Brachytherapy involves the insertion of a small radioactive source inside the prostate to kill the cancer cells.
Cryotherapy for prostate cancer involves the controlled freezing of the prostate gland in order to destroy cancerous cells.
These treatments are available in the Bay of Plenty, at Grace Hospital in Tauranga in the following forms:
Robotic Assisted Laparoscopic Prostatectomy
A robotic assisted laparoscopic radical prostatectomy (RALP) is the removal of the entire prostate gland using advanced robot technology.
Robotic prostatectomy enables the surgeon to perform the procedure with better visibility, and in a minimally invasive fashion, with five small incisions in the abdomen.

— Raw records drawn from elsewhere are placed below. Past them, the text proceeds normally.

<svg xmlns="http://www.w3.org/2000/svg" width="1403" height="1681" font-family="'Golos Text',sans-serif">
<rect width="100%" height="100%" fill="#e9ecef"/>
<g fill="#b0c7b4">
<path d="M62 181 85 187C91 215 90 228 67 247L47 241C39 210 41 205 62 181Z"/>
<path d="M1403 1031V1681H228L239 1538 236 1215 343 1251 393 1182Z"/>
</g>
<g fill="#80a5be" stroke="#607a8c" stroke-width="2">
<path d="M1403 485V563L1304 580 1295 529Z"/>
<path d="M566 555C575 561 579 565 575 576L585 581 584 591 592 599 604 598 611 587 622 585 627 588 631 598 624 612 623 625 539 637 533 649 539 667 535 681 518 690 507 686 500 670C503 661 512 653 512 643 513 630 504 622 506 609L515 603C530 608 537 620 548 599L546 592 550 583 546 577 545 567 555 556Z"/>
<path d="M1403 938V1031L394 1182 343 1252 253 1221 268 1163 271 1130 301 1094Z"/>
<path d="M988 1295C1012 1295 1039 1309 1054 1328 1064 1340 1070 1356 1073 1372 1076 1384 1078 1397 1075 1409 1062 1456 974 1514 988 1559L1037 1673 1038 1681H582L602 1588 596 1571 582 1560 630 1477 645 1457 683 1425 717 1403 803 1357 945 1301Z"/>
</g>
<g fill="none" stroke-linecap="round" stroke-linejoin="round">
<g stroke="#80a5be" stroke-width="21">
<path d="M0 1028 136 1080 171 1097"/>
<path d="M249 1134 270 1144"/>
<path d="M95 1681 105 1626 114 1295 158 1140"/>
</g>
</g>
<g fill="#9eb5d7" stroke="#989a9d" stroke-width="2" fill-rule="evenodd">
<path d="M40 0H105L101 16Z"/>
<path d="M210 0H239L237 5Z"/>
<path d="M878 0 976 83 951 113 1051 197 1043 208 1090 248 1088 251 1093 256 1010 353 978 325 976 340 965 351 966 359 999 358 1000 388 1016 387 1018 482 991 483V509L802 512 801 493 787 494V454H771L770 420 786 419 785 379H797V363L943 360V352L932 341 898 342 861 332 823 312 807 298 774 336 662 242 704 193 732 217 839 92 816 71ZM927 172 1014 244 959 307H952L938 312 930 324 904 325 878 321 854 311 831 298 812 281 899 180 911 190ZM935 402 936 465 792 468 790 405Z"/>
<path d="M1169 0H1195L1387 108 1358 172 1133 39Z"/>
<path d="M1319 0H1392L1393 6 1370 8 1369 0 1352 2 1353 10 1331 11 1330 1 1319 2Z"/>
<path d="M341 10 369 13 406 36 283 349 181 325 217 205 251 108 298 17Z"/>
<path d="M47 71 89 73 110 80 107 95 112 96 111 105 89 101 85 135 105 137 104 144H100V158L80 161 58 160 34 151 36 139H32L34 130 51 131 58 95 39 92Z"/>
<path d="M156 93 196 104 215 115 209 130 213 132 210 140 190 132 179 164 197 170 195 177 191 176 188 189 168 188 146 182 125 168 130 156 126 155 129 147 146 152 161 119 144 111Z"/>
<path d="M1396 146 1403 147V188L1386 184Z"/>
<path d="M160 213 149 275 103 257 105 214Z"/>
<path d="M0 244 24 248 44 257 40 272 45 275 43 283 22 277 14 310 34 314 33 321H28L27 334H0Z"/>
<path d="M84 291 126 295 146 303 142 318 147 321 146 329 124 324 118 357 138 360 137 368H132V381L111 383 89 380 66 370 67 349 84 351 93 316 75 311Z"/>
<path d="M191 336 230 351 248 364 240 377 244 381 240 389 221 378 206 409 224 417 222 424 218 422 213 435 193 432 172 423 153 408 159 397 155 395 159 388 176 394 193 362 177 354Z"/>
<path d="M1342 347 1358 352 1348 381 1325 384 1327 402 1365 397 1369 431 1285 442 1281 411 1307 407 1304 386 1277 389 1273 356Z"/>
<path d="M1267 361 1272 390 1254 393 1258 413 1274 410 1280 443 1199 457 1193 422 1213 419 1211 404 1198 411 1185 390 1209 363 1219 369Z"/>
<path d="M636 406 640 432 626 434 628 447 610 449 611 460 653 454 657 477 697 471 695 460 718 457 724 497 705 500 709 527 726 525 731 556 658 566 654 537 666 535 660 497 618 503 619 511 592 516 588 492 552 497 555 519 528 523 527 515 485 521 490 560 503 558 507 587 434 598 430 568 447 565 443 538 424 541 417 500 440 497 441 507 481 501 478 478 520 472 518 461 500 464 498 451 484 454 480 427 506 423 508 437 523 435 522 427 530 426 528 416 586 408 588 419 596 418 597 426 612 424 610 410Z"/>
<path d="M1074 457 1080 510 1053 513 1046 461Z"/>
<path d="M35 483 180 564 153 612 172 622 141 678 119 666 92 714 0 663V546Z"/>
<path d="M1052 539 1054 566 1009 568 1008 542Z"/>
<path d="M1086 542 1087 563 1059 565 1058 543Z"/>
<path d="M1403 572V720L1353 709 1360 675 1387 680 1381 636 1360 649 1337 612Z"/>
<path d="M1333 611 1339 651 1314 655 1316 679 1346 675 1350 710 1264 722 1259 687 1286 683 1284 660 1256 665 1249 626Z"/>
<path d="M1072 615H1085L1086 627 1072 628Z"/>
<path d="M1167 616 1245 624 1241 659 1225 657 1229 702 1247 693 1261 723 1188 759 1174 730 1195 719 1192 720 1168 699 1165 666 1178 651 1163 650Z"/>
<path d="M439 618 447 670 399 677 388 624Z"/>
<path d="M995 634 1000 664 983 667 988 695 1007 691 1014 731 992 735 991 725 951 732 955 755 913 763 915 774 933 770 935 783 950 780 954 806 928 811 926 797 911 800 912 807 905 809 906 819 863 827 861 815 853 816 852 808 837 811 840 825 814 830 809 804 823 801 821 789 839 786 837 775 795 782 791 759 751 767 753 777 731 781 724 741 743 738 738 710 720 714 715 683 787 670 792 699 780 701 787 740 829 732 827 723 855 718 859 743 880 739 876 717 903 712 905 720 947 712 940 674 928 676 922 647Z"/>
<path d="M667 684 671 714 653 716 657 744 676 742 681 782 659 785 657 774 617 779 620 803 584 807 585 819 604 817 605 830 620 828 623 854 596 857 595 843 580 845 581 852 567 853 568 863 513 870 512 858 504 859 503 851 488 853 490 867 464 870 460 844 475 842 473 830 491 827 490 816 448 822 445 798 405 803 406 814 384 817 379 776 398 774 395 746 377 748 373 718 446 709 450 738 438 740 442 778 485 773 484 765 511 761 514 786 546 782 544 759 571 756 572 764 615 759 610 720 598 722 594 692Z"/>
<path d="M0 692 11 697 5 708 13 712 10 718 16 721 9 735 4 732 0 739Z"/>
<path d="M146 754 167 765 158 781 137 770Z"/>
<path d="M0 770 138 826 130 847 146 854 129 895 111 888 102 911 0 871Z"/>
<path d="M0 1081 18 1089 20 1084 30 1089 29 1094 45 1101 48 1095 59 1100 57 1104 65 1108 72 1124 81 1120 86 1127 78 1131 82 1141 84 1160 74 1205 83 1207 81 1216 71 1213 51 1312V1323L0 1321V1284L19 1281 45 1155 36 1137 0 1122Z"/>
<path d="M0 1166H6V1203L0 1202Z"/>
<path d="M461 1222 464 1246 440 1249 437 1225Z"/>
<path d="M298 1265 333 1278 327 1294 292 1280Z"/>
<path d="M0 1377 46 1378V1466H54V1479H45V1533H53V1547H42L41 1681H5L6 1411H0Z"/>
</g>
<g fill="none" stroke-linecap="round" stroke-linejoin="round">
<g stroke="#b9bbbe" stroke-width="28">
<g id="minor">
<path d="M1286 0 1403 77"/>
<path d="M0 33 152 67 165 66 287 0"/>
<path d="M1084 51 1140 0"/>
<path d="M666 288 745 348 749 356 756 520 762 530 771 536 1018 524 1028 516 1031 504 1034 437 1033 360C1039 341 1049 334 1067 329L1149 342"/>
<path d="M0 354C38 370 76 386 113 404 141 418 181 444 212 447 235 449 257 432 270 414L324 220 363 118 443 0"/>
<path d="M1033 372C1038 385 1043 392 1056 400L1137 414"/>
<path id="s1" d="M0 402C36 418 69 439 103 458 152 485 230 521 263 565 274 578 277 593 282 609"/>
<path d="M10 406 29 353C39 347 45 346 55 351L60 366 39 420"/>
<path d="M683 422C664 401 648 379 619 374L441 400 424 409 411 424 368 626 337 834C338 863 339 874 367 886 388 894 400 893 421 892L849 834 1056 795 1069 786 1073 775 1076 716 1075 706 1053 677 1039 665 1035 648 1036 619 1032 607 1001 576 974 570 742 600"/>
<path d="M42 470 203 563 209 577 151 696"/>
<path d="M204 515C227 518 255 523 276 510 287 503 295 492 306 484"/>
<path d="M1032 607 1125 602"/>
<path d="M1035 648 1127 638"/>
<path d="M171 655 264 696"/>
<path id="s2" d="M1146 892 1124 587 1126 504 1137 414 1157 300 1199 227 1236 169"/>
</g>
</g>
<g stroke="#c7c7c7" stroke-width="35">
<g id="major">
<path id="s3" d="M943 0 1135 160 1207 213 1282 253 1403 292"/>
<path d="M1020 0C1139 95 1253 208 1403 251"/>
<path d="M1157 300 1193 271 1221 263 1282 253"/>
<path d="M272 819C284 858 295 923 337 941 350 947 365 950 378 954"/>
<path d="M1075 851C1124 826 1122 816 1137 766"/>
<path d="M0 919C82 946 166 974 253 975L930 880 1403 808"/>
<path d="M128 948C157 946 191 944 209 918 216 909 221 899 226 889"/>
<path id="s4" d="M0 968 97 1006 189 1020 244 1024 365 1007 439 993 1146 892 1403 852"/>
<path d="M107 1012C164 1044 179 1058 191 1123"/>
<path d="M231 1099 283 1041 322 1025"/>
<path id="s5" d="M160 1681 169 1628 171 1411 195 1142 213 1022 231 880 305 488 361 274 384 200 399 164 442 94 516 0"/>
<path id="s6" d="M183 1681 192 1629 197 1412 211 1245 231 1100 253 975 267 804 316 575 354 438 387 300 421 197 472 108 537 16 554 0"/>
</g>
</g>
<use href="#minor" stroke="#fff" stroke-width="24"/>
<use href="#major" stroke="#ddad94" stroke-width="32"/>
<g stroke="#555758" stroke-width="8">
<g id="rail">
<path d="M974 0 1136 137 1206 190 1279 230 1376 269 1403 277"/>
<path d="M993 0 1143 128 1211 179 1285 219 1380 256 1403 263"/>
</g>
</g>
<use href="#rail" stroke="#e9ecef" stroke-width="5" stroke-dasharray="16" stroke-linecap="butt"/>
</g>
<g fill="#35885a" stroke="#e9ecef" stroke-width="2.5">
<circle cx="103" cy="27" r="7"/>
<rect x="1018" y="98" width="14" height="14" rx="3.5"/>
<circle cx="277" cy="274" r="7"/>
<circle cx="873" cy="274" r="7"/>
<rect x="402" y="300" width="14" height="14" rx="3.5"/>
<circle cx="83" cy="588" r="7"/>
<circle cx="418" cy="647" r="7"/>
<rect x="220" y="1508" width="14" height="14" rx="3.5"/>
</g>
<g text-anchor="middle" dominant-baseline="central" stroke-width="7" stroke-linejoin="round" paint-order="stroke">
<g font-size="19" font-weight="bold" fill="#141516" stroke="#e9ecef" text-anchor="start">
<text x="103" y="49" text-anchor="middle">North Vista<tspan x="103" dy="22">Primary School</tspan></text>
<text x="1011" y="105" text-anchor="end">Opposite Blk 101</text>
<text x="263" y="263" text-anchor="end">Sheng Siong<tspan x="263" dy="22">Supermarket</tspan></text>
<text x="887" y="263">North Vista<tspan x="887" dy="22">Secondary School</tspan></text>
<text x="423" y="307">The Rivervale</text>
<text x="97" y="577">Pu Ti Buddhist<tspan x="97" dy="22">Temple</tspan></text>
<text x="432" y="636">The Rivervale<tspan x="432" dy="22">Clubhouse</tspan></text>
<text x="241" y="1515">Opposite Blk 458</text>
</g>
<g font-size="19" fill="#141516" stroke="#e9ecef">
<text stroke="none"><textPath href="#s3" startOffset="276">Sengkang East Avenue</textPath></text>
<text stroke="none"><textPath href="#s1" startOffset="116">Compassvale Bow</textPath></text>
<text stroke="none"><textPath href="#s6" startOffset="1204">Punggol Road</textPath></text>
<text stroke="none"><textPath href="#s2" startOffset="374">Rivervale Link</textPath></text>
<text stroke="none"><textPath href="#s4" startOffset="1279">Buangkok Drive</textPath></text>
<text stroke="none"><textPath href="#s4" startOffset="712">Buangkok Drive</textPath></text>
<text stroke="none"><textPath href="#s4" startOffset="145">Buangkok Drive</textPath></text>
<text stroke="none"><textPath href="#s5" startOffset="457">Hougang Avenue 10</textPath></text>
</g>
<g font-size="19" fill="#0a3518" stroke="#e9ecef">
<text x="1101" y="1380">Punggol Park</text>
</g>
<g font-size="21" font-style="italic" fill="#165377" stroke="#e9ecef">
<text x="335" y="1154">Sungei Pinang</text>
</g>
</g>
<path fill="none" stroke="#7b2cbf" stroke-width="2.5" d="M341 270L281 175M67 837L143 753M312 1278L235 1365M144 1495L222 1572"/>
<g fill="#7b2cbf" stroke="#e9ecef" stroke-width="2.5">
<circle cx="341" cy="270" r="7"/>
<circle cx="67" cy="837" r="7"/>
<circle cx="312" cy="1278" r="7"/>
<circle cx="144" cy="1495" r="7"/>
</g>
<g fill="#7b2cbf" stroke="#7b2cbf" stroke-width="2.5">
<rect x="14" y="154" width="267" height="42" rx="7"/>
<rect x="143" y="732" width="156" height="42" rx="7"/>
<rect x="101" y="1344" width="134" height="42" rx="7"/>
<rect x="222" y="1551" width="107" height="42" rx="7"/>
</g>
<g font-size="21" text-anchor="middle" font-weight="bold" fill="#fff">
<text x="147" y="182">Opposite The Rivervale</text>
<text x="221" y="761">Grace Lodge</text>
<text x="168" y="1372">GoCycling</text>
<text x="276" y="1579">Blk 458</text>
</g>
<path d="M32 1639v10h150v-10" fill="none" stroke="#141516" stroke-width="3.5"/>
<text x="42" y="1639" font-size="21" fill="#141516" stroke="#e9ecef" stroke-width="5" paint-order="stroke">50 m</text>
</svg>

Open Radical Prostatectomy
A radical prostatectomy is the open removal of the entire prostate, the seminal vesicles, the nearest portions of the vas deferens, the tissue immediately surrounding them, and some of their associated pelvic lymph nodes.
The surgeon makes an incision in the abdomen and carries out the operation through this incision.
Brachytherapy can be administered in a low-dose or high-dose process, depending on the cancer.
Low-dose rate brachytherapy involves inserting tiny radioactive seeds permanently into the prostate gland to administer radiation to the cancer cells. High-does rate brachytherapy sees a small radioactive source inserted into the prostate inside several needles.
Cryotherapy is administered in a manner similar to that of prostate brachytherapy. Special needles called “cryoprobes” are placed into the prostate transperineally (through the skin between the scrotum and rectum) under the guidance of transrectal ultrasound (where images are produced by an ultrasound probe inserted into the rectum). The cancer cells are killed as they are subjected to extreme cold.
Cryotherapy is usually used as a salvage treatment for patients who have already had radiation therapy without positive results.